Il ricordo della vittima resta vivo nell’istituto in cui ha lavorato per anni
LANCIANO. È ancora a scuola Anna, la collaboratrice scolastica uccisa il 15 luglio 2022. C’è ancora lei nei corridoi e nelle aule della scuola elementare Eroi Ottobrini e la mattina si aspettano, tutti, ancora il suo sorriso di buongiorno. Annamaria D’Eliseo, per tutti Anna, non se n’è mai andata dal luogo che amava di più e non ha mai lasciato le aule variopinte, la stanza del caffè, la segreteria e la direzione, i giubbotti da sistemare ai bambini, i fazzoletti sempre pronti per i nasi colanti e le lacrime dei primi giorni. «Per noi Anna è ancora qui», racconta la dirigente del comprensivo Mario Bosco, Mirella Spinelli. «Ne parliamo sempre e la ricordiamo per quella che era, che è, con noi a scuola e nel suo lavoro che amava così tanto. Qui era serena. E ci manca terribilmente. La mattina ci manca il suo sorriso, vederla sempre indaffarata, una parola gentile per tutti, sempre attenta, capiva prima ancora che le si parlasse, ti leggeva dentro». Ad Anna erano affidate le ali delle prime e delle seconde classi della scuola perché amava i bambini e i bambini amavano lei.

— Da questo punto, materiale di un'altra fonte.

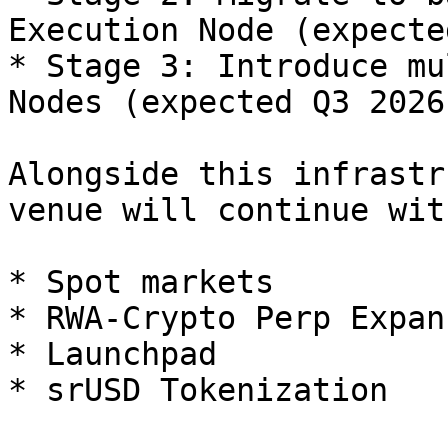
Execution Node (expecte
* Stage 3: Introduce mu
Nodes (expected Q3 2026)
Alongside this infrastr
venue will continue wit
* Spot markets

* RWA-Crypto Perp Expans
* Launchpad
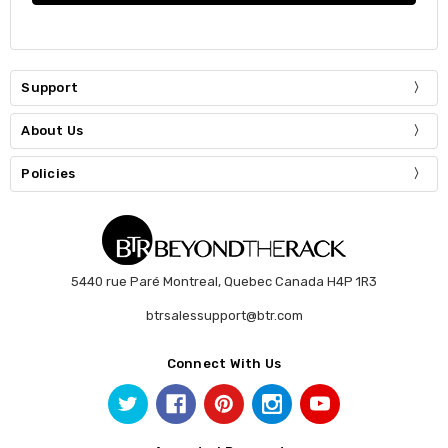
Support
About Us
Policies
5440 rue Paré Montreal, Quebec Canada H4P 1R3
btrsalessupport@btr.com
Connect With Us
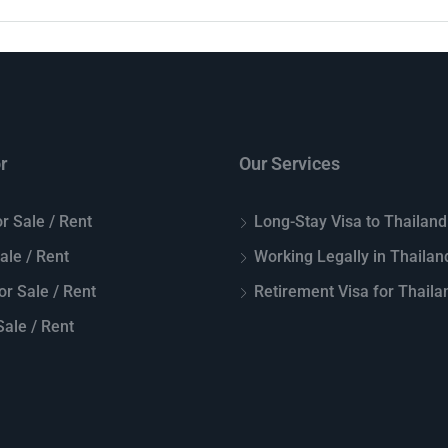
r
Our Services
r Sale / Rent
Long-Stay Visa to Thailand
Sale / Rent
Working Legally in Thailan
or Sale / Rent
Retirement Visa for Thaila
ale / Rent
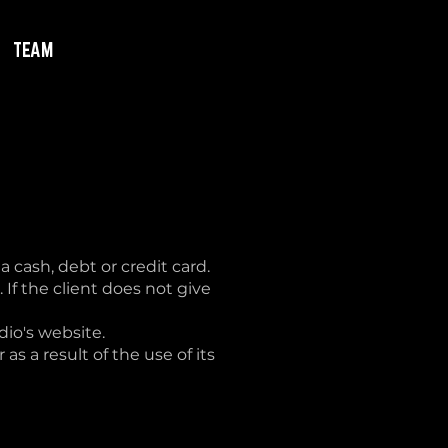
TEAM
 cash, debt or credit card.
 If the client does not give
dio's website.
as a result of the use of its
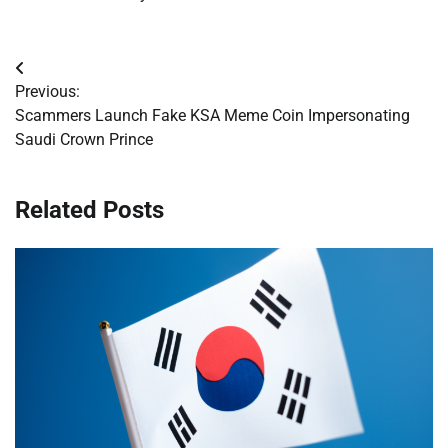
Post
Previous:
navigation
Scammers Launch Fake KSA Meme Coin Impersonating
Saudi Crown Prince
Related Posts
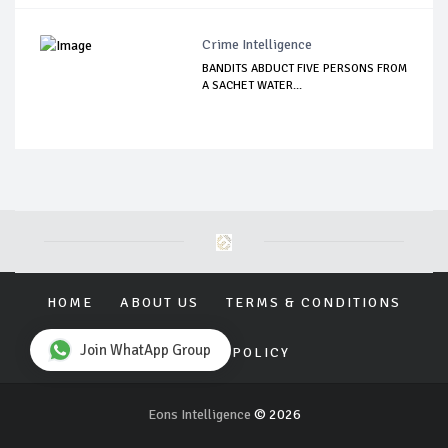
Crime Intelligence
BANDITS ABDUCT FIVE PERSONS FROM
A SACHET WATER...
HOME
ABOUT US
TERMS & CONDITIONS
Join WhatApp Group
PRIVACY POLICY
Eons Intelligence
© 2026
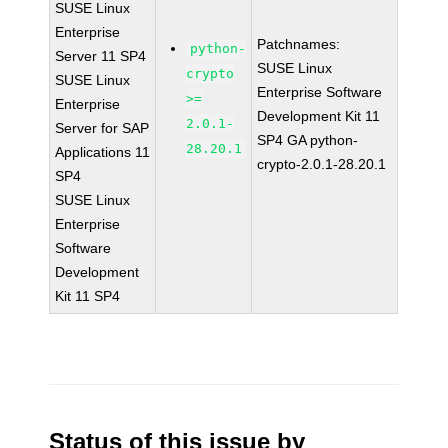
SUSE Linux
Enterprise
Patchnames:
python-
Server 11 SP4
SUSE Linux
crypto
SUSE Linux
Enterprise Software
>=
Enterprise
Development Kit 11
2.0.1-
Server for SAP
SP4 GA python-
28.20.1
Applications 11
crypto-2.0.1-28.20.1
SP4
SUSE Linux
Enterprise
Software
Development
Kit 11 SP4
Status of this issue by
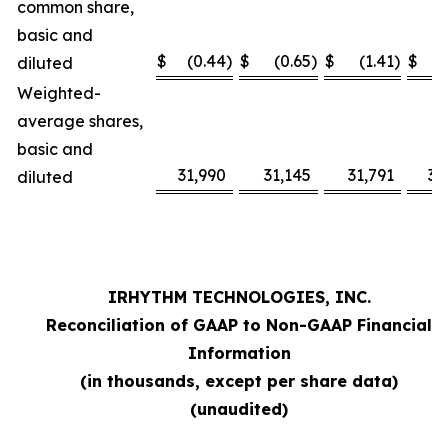
common share,
basic and
$
(0.44
)
$
(0.65
)
$
(1.41
)
$
diluted
Weighted-
average shares,
basic and
31,990
31,145
31,791
31
diluted
IRHYTHM TECHNOLOGIES, INC.
Reconciliation of GAAP to Non-GAAP Financial
Information
(in thousands, except per share data)
(unaudited)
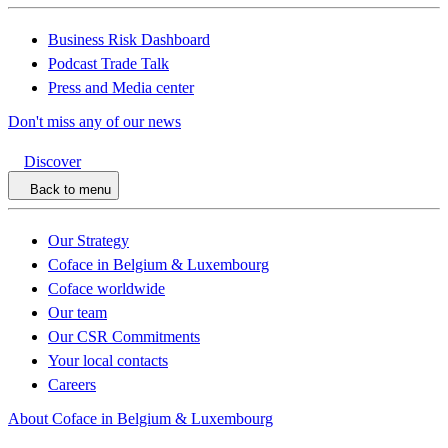
Business Risk Dashboard
Podcast Trade Talk
Press and Media center
Don't miss any of our news
Discover
Back to menu
Our Strategy
Coface in Belgium & Luxembourg
Coface worldwide
Our team
Our CSR Commitments
Your local contacts
Careers
About Coface in Belgium & Luxembourg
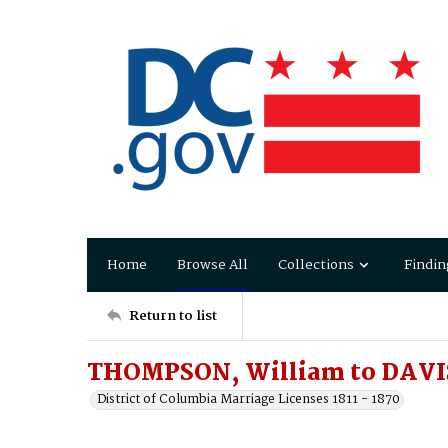
Home
Browse All
Collections
Findin
Return to list
THOMPSON, William to DAVIS
District of Columbia Marriage Licenses 1811 - 1870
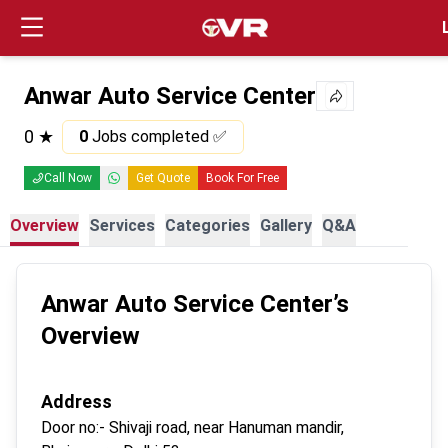
Login
Anwar Auto Service Center
0
★
0
Jobs completed ✅
Call Now
Get Quote
Book For Free
Overview
Services
Categories
Gallery
Q&A
Anwar Auto Service Center
’s
Overview
Address
Door no:-
Shivaji road, near Hanuman mandir,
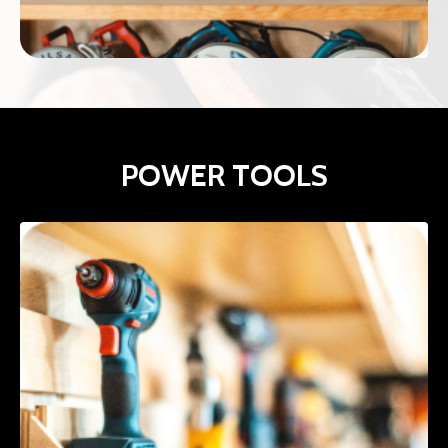
POWER TOOLS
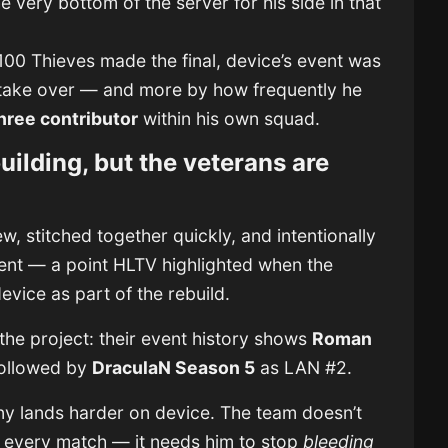
e very bottom of the server for his side in that
00 Thieves made the final, device’s event was
take over — and more by how frequently he
hree contributor
within his own squad.
building, but the veterans are
w, stitched together quickly, and intentionally
ent — a point HLTV highlighted when the
device as part of the rebuild.
 the project: their event history shows
Roman
followed by
DraculaN Season 5
as LAN #2.
iny lands harder on device. The team doesn’t
 every match — it needs him to stop
bleeding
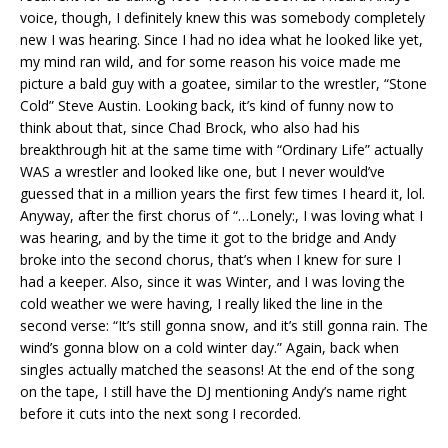
voice, though, I definitely knew this was somebody completely
new I was hearing. Since I had no idea what he looked like yet,
my mind ran wild, and for some reason his voice made me
picture a bald guy with a goatee, similar to the wrestler, “Stone
Cold” Steve Austin. Looking back, it’s kind of funny now to
think about that, since Chad Brock, who also had his
breakthrough hit at the same time with “Ordinary Life” actually
WAS a wrestler and looked like one, but I never would’ve
guessed that in a million years the first few times I heard it, lol.
Anyway, after the first chorus of “…Lonely:, I was loving what I
was hearing, and by the time it got to the bridge and Andy
broke into the second chorus, that’s when I knew for sure I
had a keeper. Also, since it was Winter, and I was loving the
cold weather we were having, I really liked the line in the
second verse: “It’s still gonna snow, and it’s still gonna rain. The
wind’s gonna blow on a cold winter day.” Again, back when
singles actually matched the seasons! At the end of the song
on the tape, I still have the DJ mentioning Andy’s name right
before it cuts into the next song I recorded.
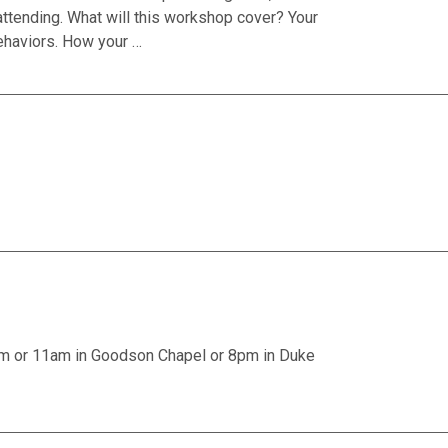
attending. What will this workshop cover? Your
ehaviors. How your …
am or 11am in Goodson Chapel or 8pm in Duke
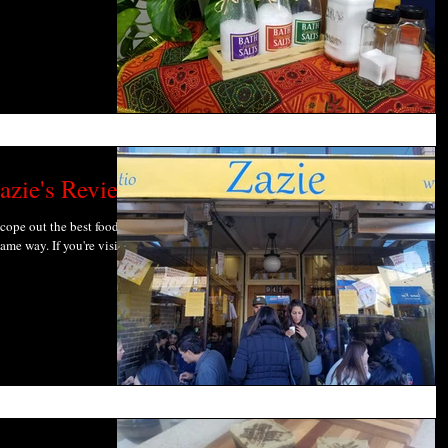
azie's Review
scope out the best food
ame way. If you're visiting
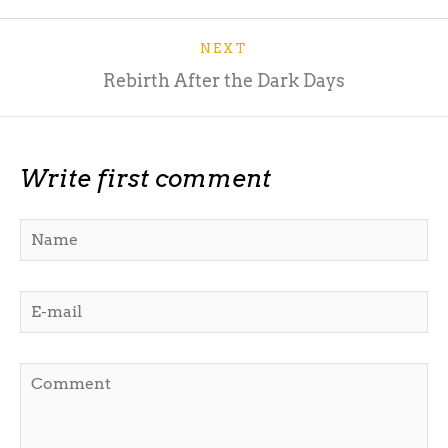
NEXT
Rebirth After the Dark Days
Write first comment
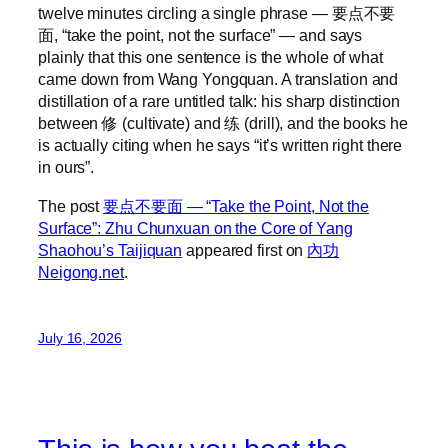
twelve minutes circling a single phrase — 要点不要
面, “take the point, not the surface” — and says
plainly that this one sentence is the whole of what
came down from Wang Yongquan. A translation and
distillation of a rare untitled talk: his sharp distinction
between 修 (cultivate) and 练 (drill), and the books he
is actually citing when he says “it’s written right there
in ours”.
The post
要点不要面 — “Take the Point, Not the
Surface”: Zhu Chunxuan on the Core of Yang
Shaohou’s Taijiquan
appeared first on
內功
Neigong.net
.
July 16, 2026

Era a lei che si stringevano i piccoli alunni quando avevano mal di pancia o mal di casa, e sempre lei li portava al bagno, premurosa e accorta come se fossero tutti figli suoi. Generosa, umile, gentile, instancabile e serissima sul lavoro. Qualche volta aveva il sorriso e gli occhi tristi ma, dice ancora la preside Spinelli, «essere riservata era una sua forma di difesa, non ha mai parlato del suo privato per il quale aveva messo un muro che nessuno poteva valicare». E chi l’amava rispettava anche i suoi silenzi. «Era un’amica, un’anima buona», conclude la dirigente, «mai un bisticcio con nessuno, mai una parola fuori posto con la sua voce gentile ed elegante. Averla tra noi è stato un dono».